Hi I am trying to calculate the average of the movie result from this tsv set
running time Genre
1 Documentary,Short
5 Animation,Short
4 Animation,Comedy,Romance
Animation is one type of Genre and same goes for Short, Comedy, Romance
I'm new to Scala and I'm confused about how to get an Average as per each genre using Scala without any immutable functions
I tried using this below snippet to just try some sort of iterations and get the runTimes as per each genre
val a = list.foldLeft(Map[String,(Int)]()){
case (map,arr) =>{
map (arr.genres.toString ->(arr.runtimeMinutes))
}}
Is there any way to calculate the average
CodePudding user response:
Assuming the data was already parsed into something like:
final case class Row(runningTime: Int, genres: List[String])

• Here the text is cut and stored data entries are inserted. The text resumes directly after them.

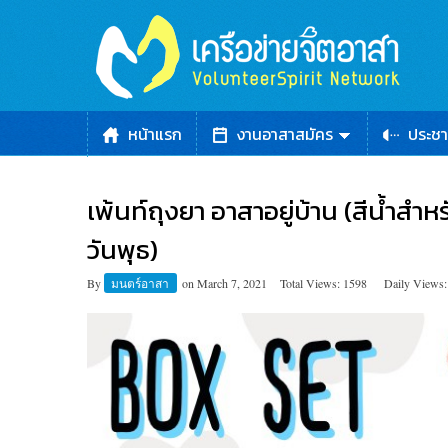
หน้าแรก
งานอาสาสมัคร
ประชา
เพ้นท์ถุงยา อาสาอยู่บ้าน (สีน้ำสำห
วันพุธ)
By
มนตร์อาสา
on
March 7, 2021
Total Views: 1598
Daily Views:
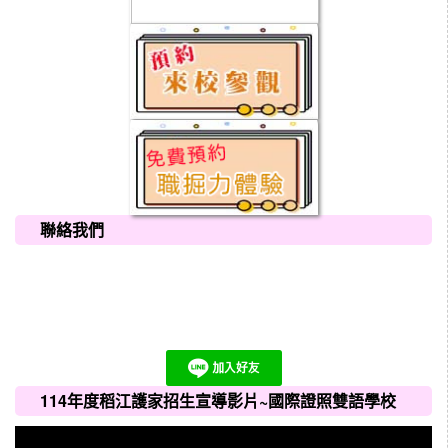
聯絡我們
114年度稻江護家招生宣導影片~國際證照雙語學校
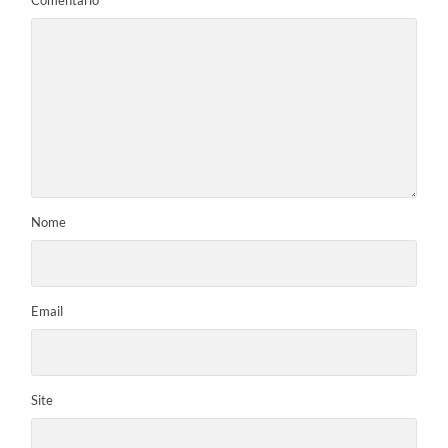
Nome
Email
Site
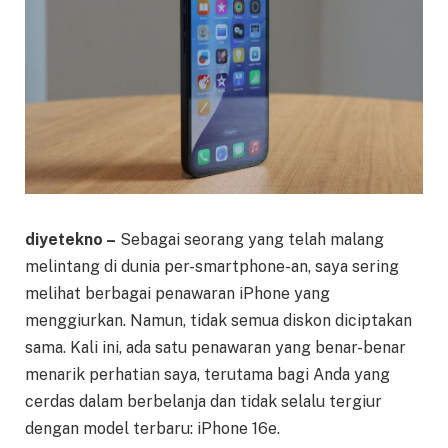
diyetekno –
Sebagai seorang yang telah malang
melintang di dunia per-smartphone-an, saya sering
melihat berbagai penawaran iPhone yang
menggiurkan. Namun, tidak semua diskon diciptakan
sama. Kali ini, ada satu penawaran yang benar-benar
menarik perhatian saya, terutama bagi Anda yang
cerdas dalam berbelanja dan tidak selalu tergiur
dengan model terbaru: iPhone 16e.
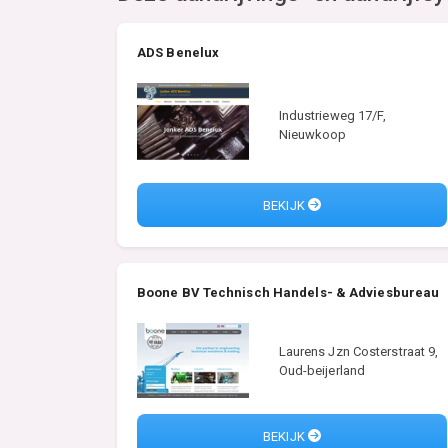
ADS Benelux
Industrieweg 17/F,
Nieuwkoop
BEKIJK
Boone BV Technisch Handels- & Adviesbureau
Laurens Jzn Costerstraat 9,
Oud-beijerland
BEKIJK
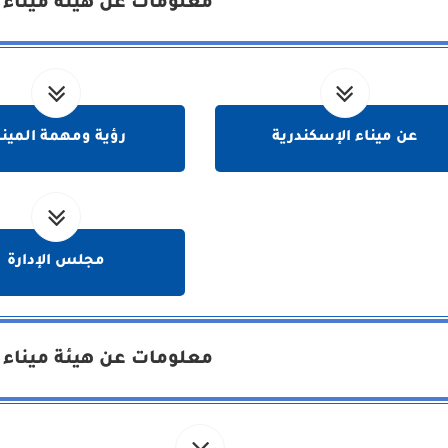
معلومات عن هيئة ميناء 
عن ميناء الإسكندرية
رؤية ومهمة المينا
مجلس الإدارة
معلومات عن هيئة ميناء 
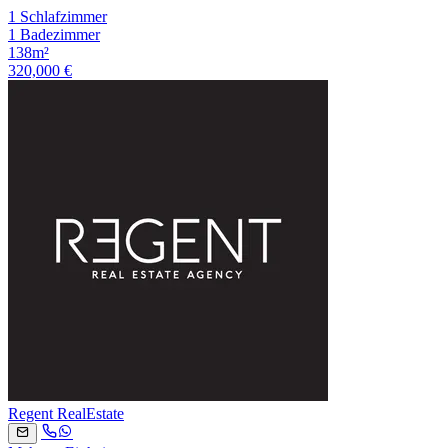
1 Schlafzimmer
1 Badezimmer
138m²
320,000 €
Regent RealEstate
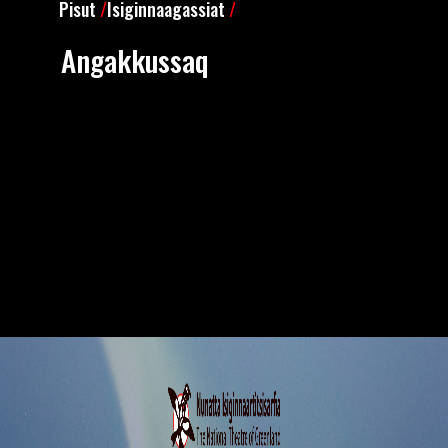
Pisut
/
Isiginnaagassiat
/
Angakkussaq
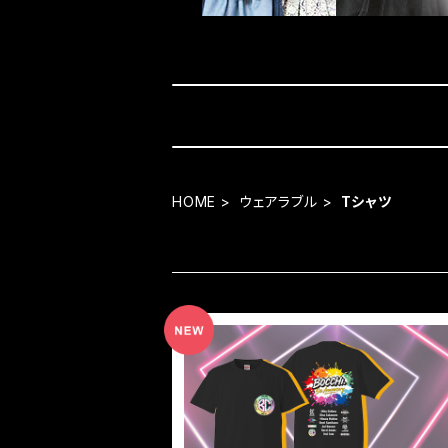
HOME
ウェアラブル
Tシャツ
【BOCCHI。5周年ZEPP公演記念】過去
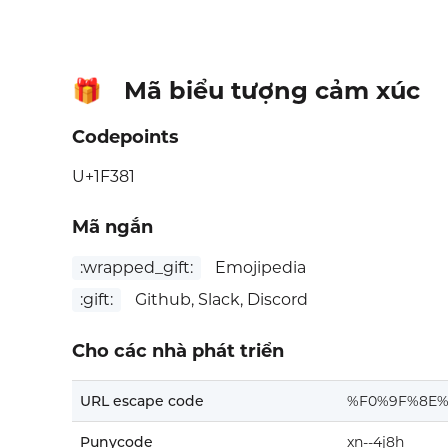
Mã biểu tượng cảm xúc
🎁
Codepoints
U+1F381
Mã ngắn
:wrapped_gift:
Emojipedia
:gift:
Github, Slack, Discord
Cho các nhà phát triển
URL escape code
%F0%9F%8E%
Punycode
xn--4j8h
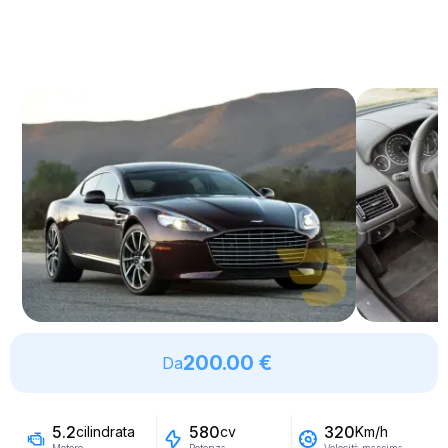
200.00 €
Da
5.2
580
320
cilindrata
cv
Km/h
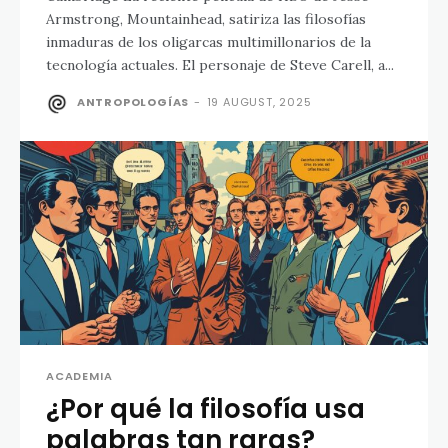
Armstrong, Mountainhead, satiriza las filosofías
inmaduras de los oligarcas multimillonarios de la
tecnología actuales. El personaje de Steve Carell, a...
ANTROPOLOGÍAS
-
19 AUGUST, 2025
ACADEMIA
¿Por qué la filosofía usa
palabras tan raras?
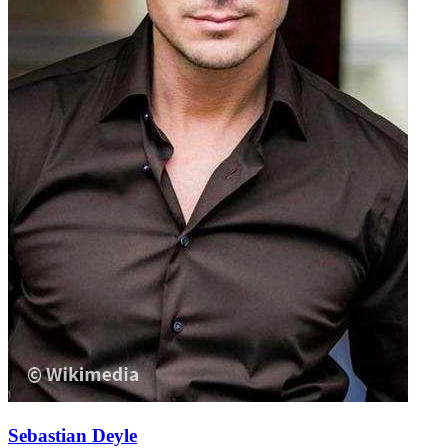
Sebastian Deyle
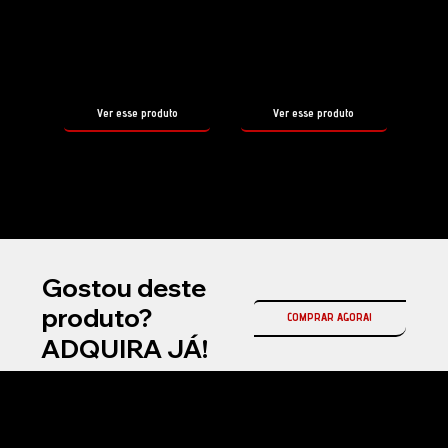
FOAM
EXTRA
tamanho
tamanho
500ml
500ml
Ver esse produto
Ver esse produto
Gostou deste
produto?
COMPRAR AGORA!
ADQUIRA JÁ!
Na Fireball Brasil, somos a representante oficial da Fireball Korea no país, referência mundial em coatings cerâmicos automotivos e produtos premium para
estética automotiva profissional.
Atuamos com soluções de alta performance em proteção cerâmica, selantes, ceras e produtos de manutenção, desenvolvidos com tecnologia avançada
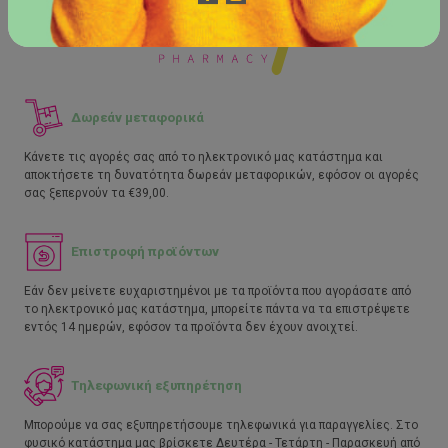
Δωρεάν μεταφορικά
Κάνετε τις αγορές σας από το ηλεκτρονικό μας κατάστημα και
αποκτήσετε τη δυνατότητα δωρεάν μεταφορικών, εφόσον οι αγορές
σας ξεπερνούν τα €39,00.
Επιστροφή προϊόντων
Εάν δεν μείνετε ευχαριστημένοι με τα προϊόντα που αγοράσατε από
το ηλεκτρονικό μας κατάστημα, μπορείτε πάντα να τα επιστρέψετε
εντός 14 ημερών, εφόσον τα προϊόντα δεν έχουν ανοιχτεί.
Τηλεφωνική εξυπηρέτηση
Μπορούμε να σας εξυπηρετήσουμε τηλεφωνικά για παραγγελίες. Στο
φυσικό κατάστημα μας βρίσκετε Δευτέρα - Τετάρτη - Παρασκευή από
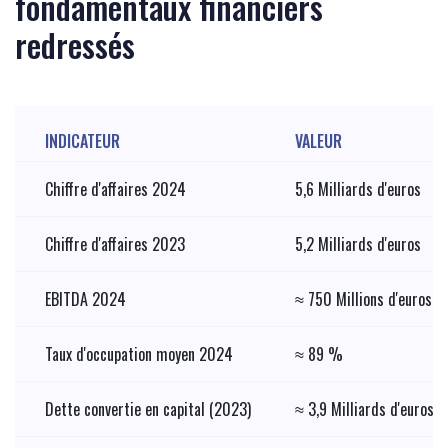
fondamentaux financiers
redressés
INDICATEUR
VALEUR
Chiffre d'affaires 2024
5,6 Milliards d'euros
Chiffre d'affaires 2023
5,2 Milliards d'euros
EBITDA 2024
≈ 750 Millions d'euros
Taux d'occupation moyen 2024
≈ 89 %
Dette convertie en capital (2023)
≈ 3,9 Milliards d'euros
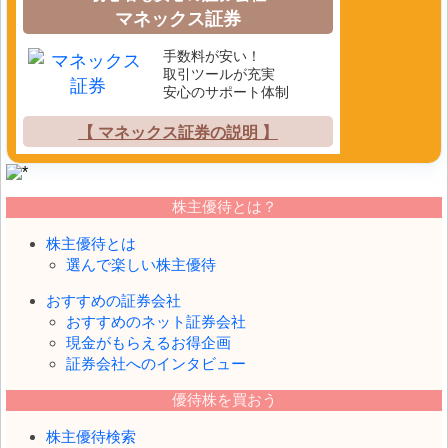
マネックス証券
手数料が安い！
取引ツールが充実
安心のサポート体制
【 マネックス証券の説明 】
株主優待とは？
株主優待とは
選んで楽しい株主優待
おすすめの証券会社
おすすめのネット証券会社
現金がもらえるお得企画
証券会社へのインタビュー
優待株を買おう
株主優待検索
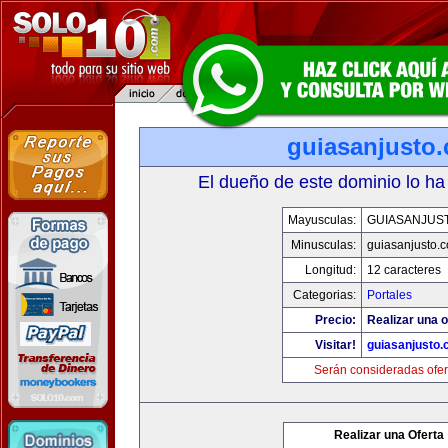
guiasanjusto
El dueño de este dominio lo ha
Mayusculas:
GUIASANJUS
Minusculas:
guiasanjusto.
Longitud:
12 caracteres
Categorias:
Portales
Precio:
Realizar una o
Visitar!
guiasanjusto
Serán consideradas ofer
Realizar una Oferta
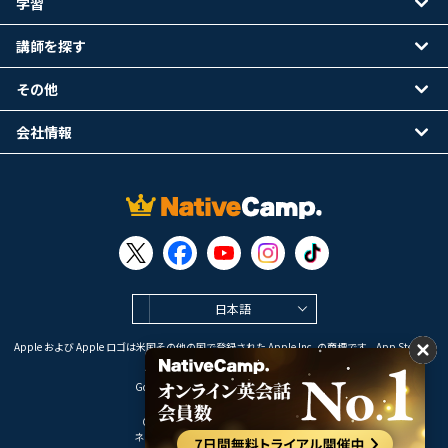
学習
講師を探す
その他
会社情報
日本語
Apple および Apple ロゴは米国その他の国で登録された Apple Inc. の商標です。App Store は
Apple Inc. のサービスマークです。
Google Play は Google LLC の商標です。
Copyright © 2026 オンライン英会話
ネイティブキャンプ All Rights Reserved.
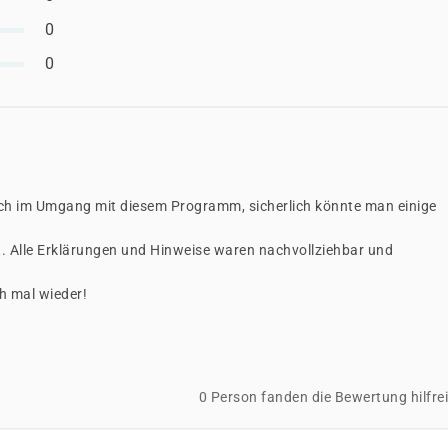
0
0
ich im Umgang mit diesem Programm, sicherlich könnte man einige
. Alle Erklärungen und Hinweise waren nachvollziehbar und
ch mal wieder!
0 Person fanden die Bewertung hilfre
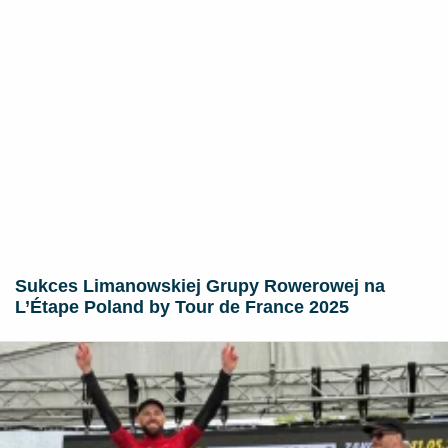
Sukces Limanowskiej Grupy Rowerowej na
L’Étape Poland by Tour de France 2025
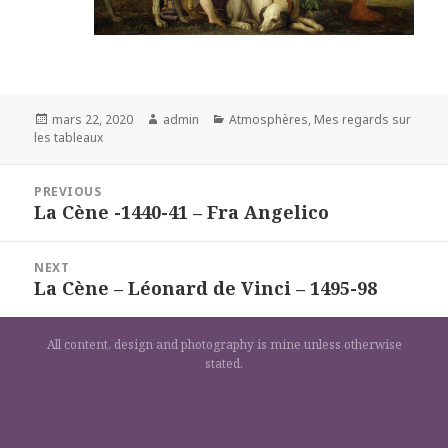
Posted
Author
Categories
mars 22, 2020
admin
Atmosphères
,
Mes regards sur
on
les tableaux
Navigation
PREVIOUS
de
La Cène -1440-41 – Fra Angelico
Previous
l’article
post:
NEXT
La Cène – Léonard de Vinci – 1495-98
Next
post:
All content, design and photography is mine unless otherwise
stated.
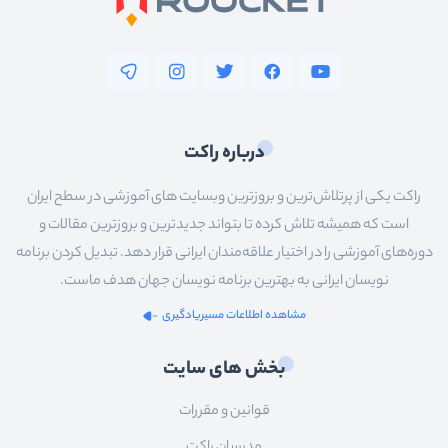
درباره راکت
راکت یکی از پرتلاش‌ترین و بروزترین وبسایت های آموزشی در سطح ایران
است که همیشه تلاش کرده تا بتواند جدیدترین و بروزترین مقالات و
دوره‌های آموزشی را در اختیار علاقه‌مندان ایرانی قرار دهد. تبدیل کردن برنامه
نویسان ایرانی به بهترین برنامه نویسان جهان هدف ماست.
مشاهده اطلاعات مسیریادگیری
بخش های سایت
قوانین و مقررات
مدرسان راکت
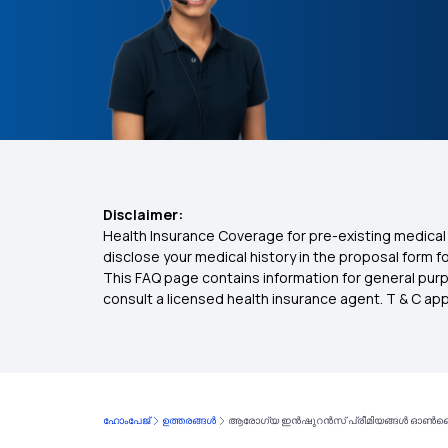
Disclaimer:
Health Insurance Coverage for pre-existing medical 
disclose your medical history in the proposal form 
This FAQ page contains information for general purp
consult a licensed health insurance agent. T & C apply
ഹോംപേജ്
ഉത്തരങ്ങൾ
ആരോഗ്യ ഇൻഷുറൻസ് പ്രീമിയങ്ങൾ ഓൺലൈന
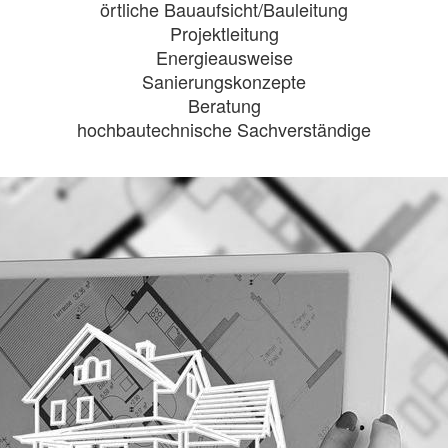
örtliche Bauaufsicht/Bauleitung
Projektleitung
Energieausweise
Sanierungskonzepte
Beratung
hochbautechnische Sachverständige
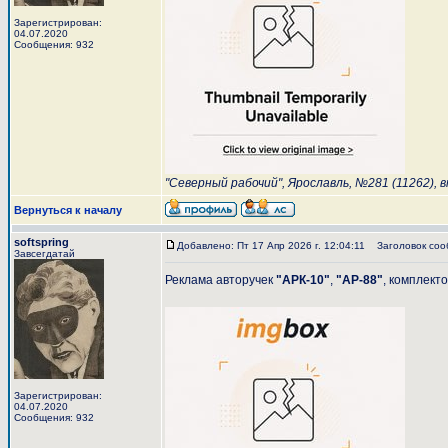
Зарегистрирован:
04.07.2020
Сообщения: 932
"Северный рабочий", Ярославль, №281 (11262), в
Вернуться к началу
softspring
Добавлено: Пт 17 Апр 2026 г. 12:04:11
Заголовок соо
Завсегдатай
Реклама авторучек
"АРК-10"
,
"АР-88"
, комплект
Зарегистрирован:
04.07.2020
Сообщения: 932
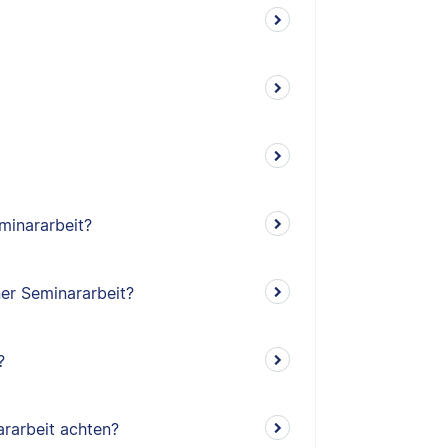
minararbeit?
ner Seminararbeit?
?
rarbeit achten?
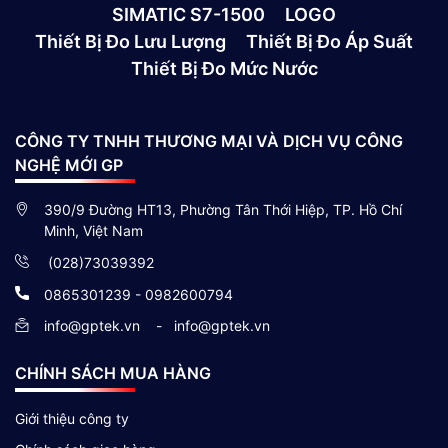
SIMATIC S7-1500
LOGO
Thiết Bị Đo Lưu Lượng
Thiết Bị Đo Áp Suất
Thiết Bị Đo Mức Nước
CÔNG TY TNHH THƯƠNG MẠI VÀ DỊCH VỤ CÔNG
NGHỆ MỚI GP
390/9 Đường HT13, Phường Tân Thới Hiệp, TP. Hồ Chí
Minh, Việt Nam
(028)73039392
0865301239 - 0982600794
info@gptek.vn
-
info@gptek.vn
CHÍNH SÁCH MUA HÀNG
Giới thiệu công ty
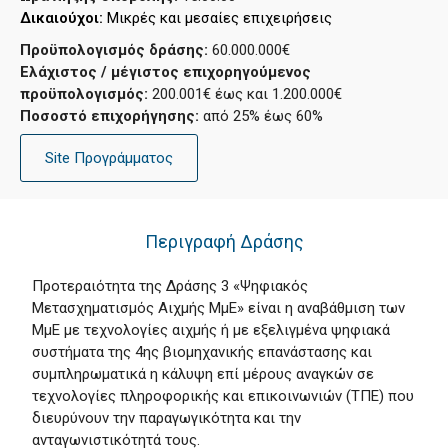
Δικαιούχοι: 
Μικρές και μεσαίες επιχειρήσεις
Προϋπολογισμός δράσης:
60.000.000€
Ελάχιστος / μέγιστος επιχορηγούμενος
προϋπολογισμός:
200.001€ έως και 1.200.000€
Ποσοστό επιχορήγησης:
από 25% έως 60%
Site Προγράμματος
Περιγραφή Δράσης
Προτεραιότητα της Δράσης 3 «Ψηφιακός
Μετασχηματισμός Αιχμής ΜμΕ» είναι η αναβάθμιση των
ΜμΕ με τεχνολογίες αιχμής ή με εξελιγμένα ψηφιακά
συστήματα της 4ης βιομηχανικής επανάστασης και
συμπληρωματικά η κάλυψη επί μέρους αναγκών σε
τεχνολογίες πληροφορικής και επικοινωνιών (ΤΠΕ) που
διευρύνουν την παραγωγικότητα και την
ανταγωνιστικότητά τους.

Then you can follow a declarative approach to compute your desired result.
- Flatten a
List[Row]
into a list of pairs, where the first element is a genre and the second element is a running time. - Collect all running times for the same genre.
- Reduce each group to compute its average.
def computeAverageRunningTimePerGenre(data: List[Row]): Map[String, Double] =
data.flatMap {
case Row(runningTime, genres) =>
genres.map(genre => genre -> runningTime)
}.groupMap(_._1)(_._2).view.mapValues { runningTimes =>
runningTimes.sum.toDouble / runningTimes.size.toDouble
}.toMap
You can see the code running here.
CodePudding user response:
You can do this pretty simply using SQL Functions. First explode each row so that it contains a single value for each genre, then group by it and calculate the average.
import sparkSession.implicits._
import org.apache.spark.sql.functions._
val xs =
Seq((1, Seq("Documentary", "Short")), (5, Seq("Animation", "Short")), (4, Seq("Animation", "Comedy", "Romance")))
.toDF("runningTime", "genres")
val ys = xs
.select('runningTime, explode('genres) as "genre")
.groupBy('genre)
.agg(avg('runningTime) as "averageRunningTime")
xs.show(false)
ys.show(false)